[Opening Input for this task section]

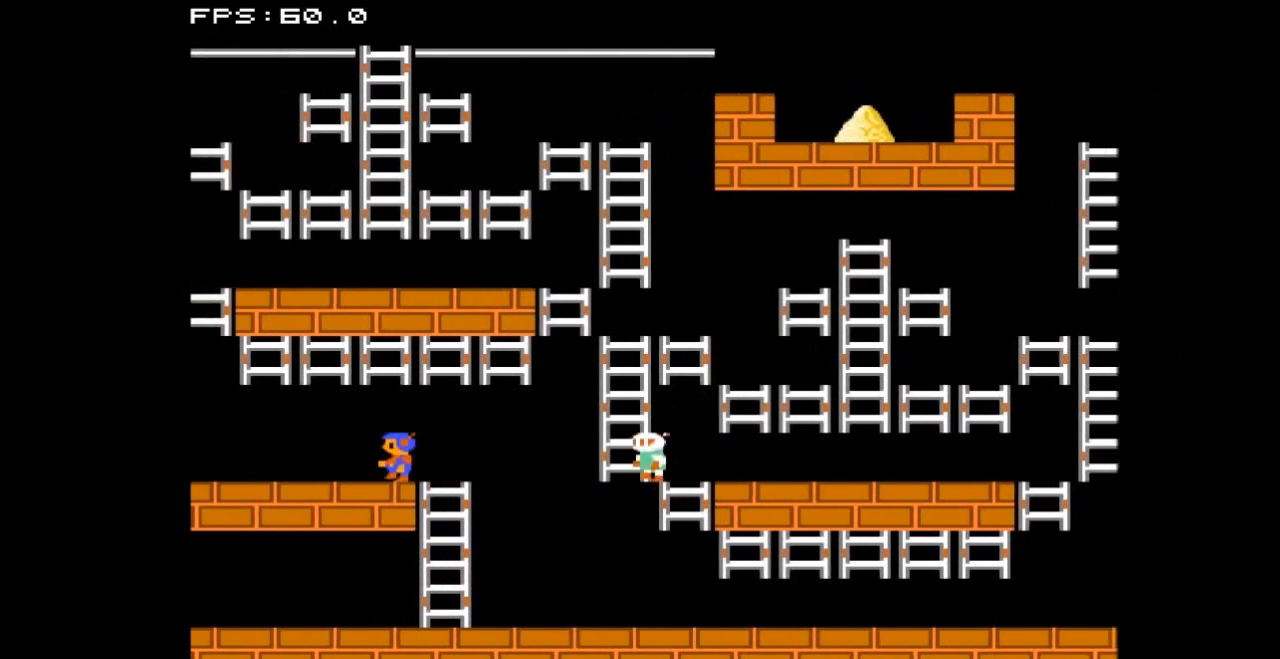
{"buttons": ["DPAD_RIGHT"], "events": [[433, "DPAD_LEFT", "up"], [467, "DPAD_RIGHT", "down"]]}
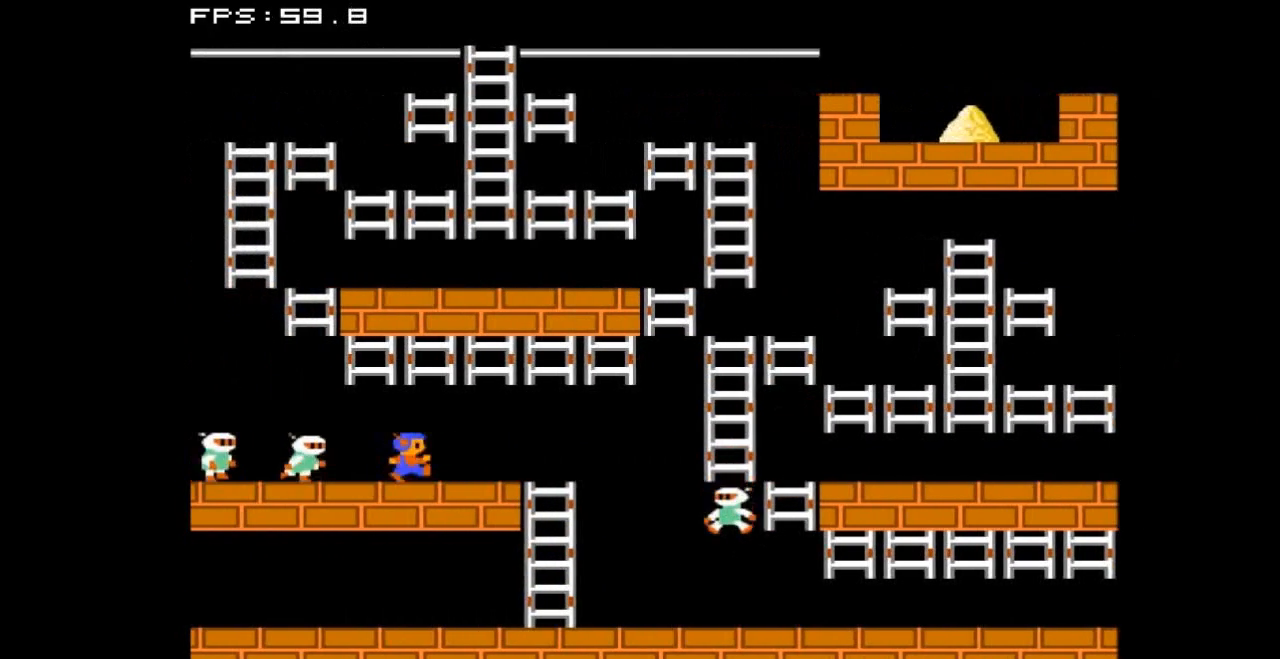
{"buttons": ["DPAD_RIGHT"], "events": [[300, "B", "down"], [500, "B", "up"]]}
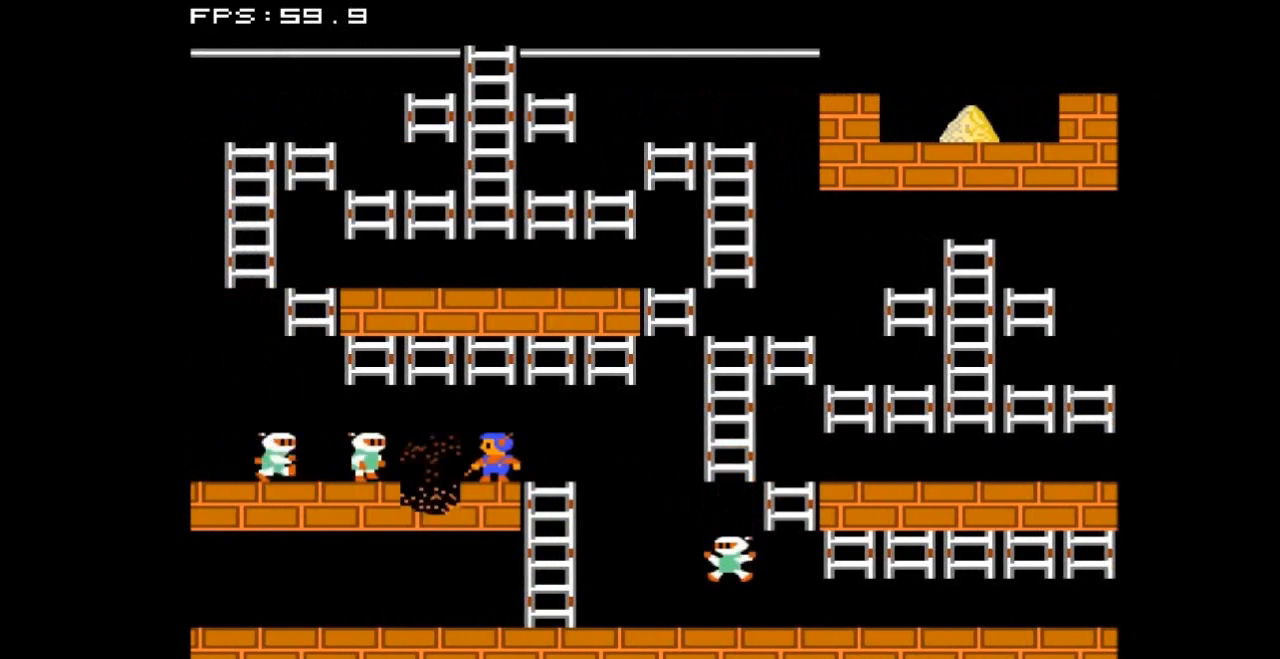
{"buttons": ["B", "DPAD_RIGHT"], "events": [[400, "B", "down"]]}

[Closing Input for this task section]
[Opening Input for this task section]

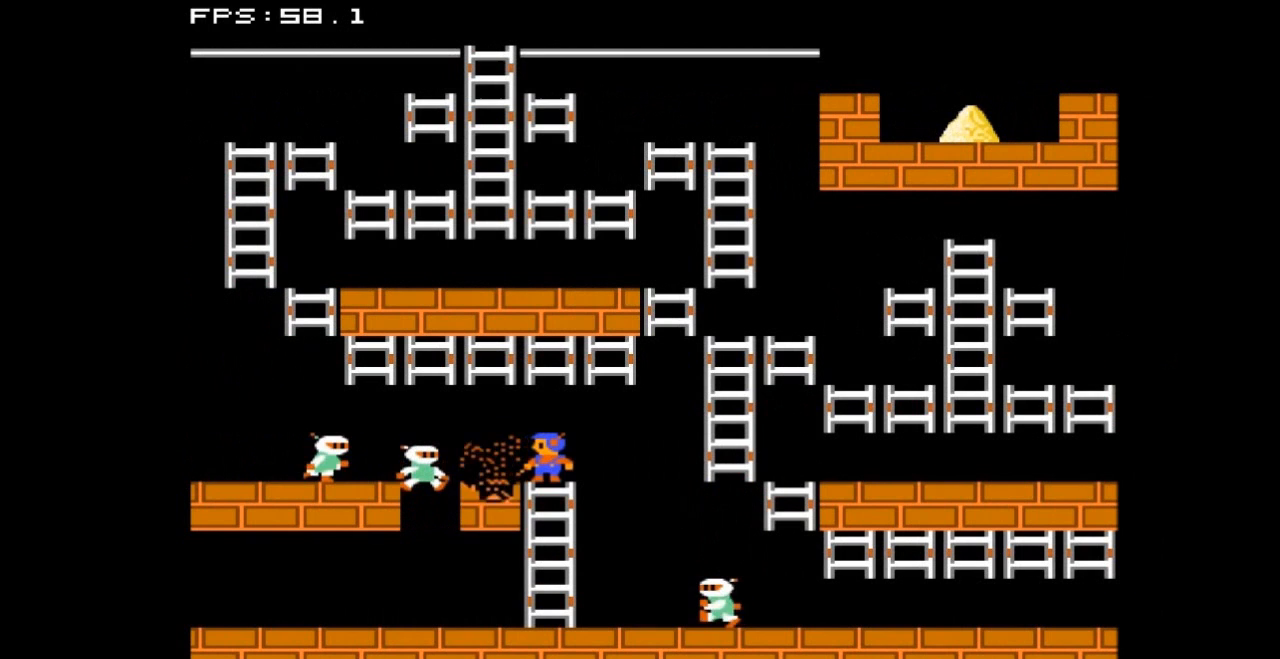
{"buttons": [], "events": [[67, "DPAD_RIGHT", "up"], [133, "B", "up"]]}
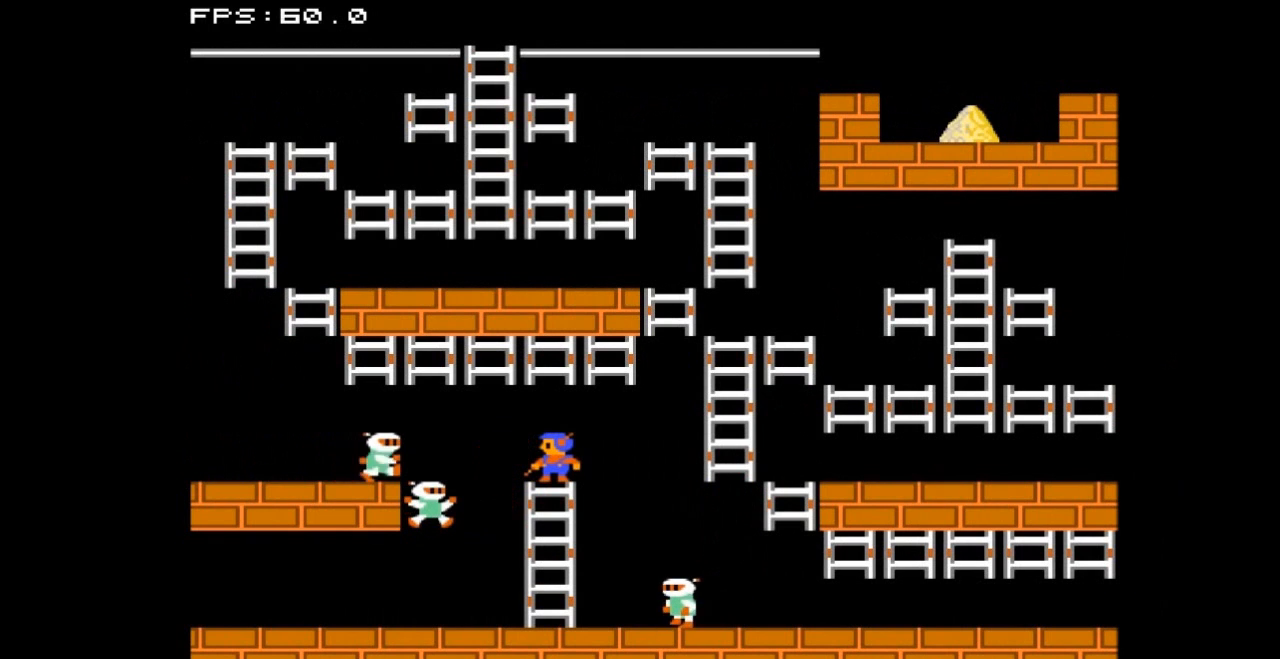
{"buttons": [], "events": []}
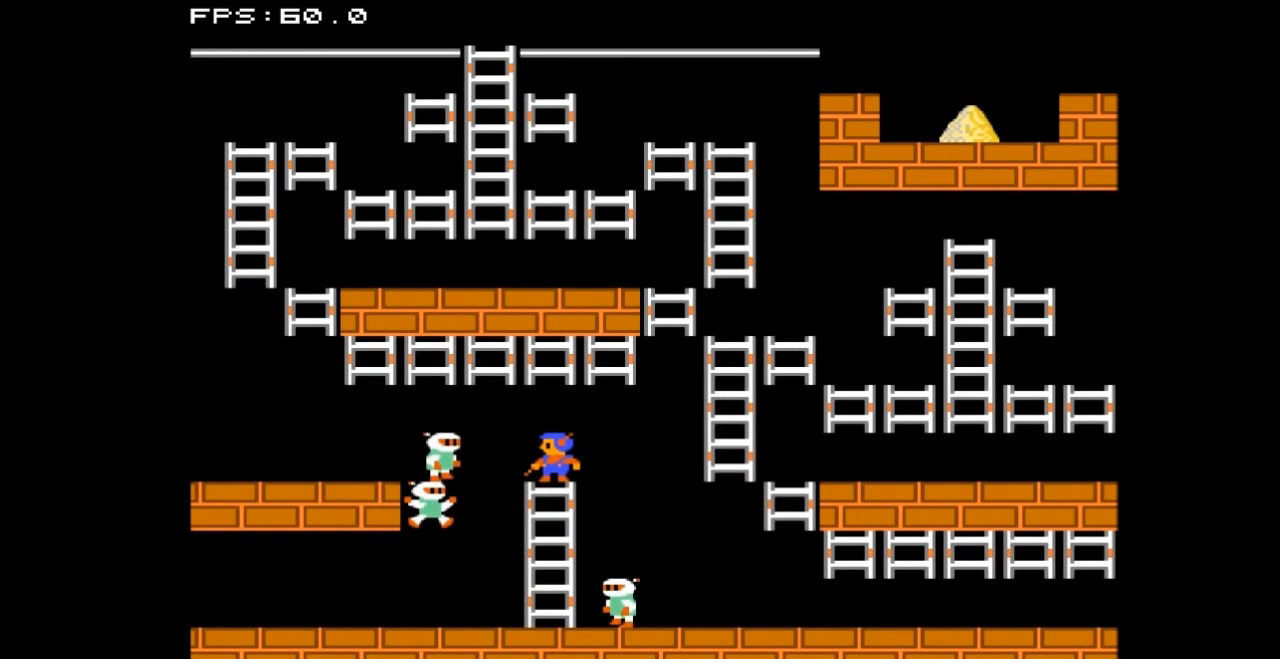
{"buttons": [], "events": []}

[Closing Input for this task section]

State the number of lines in the entries above that contain the word "down", and nothing more.

3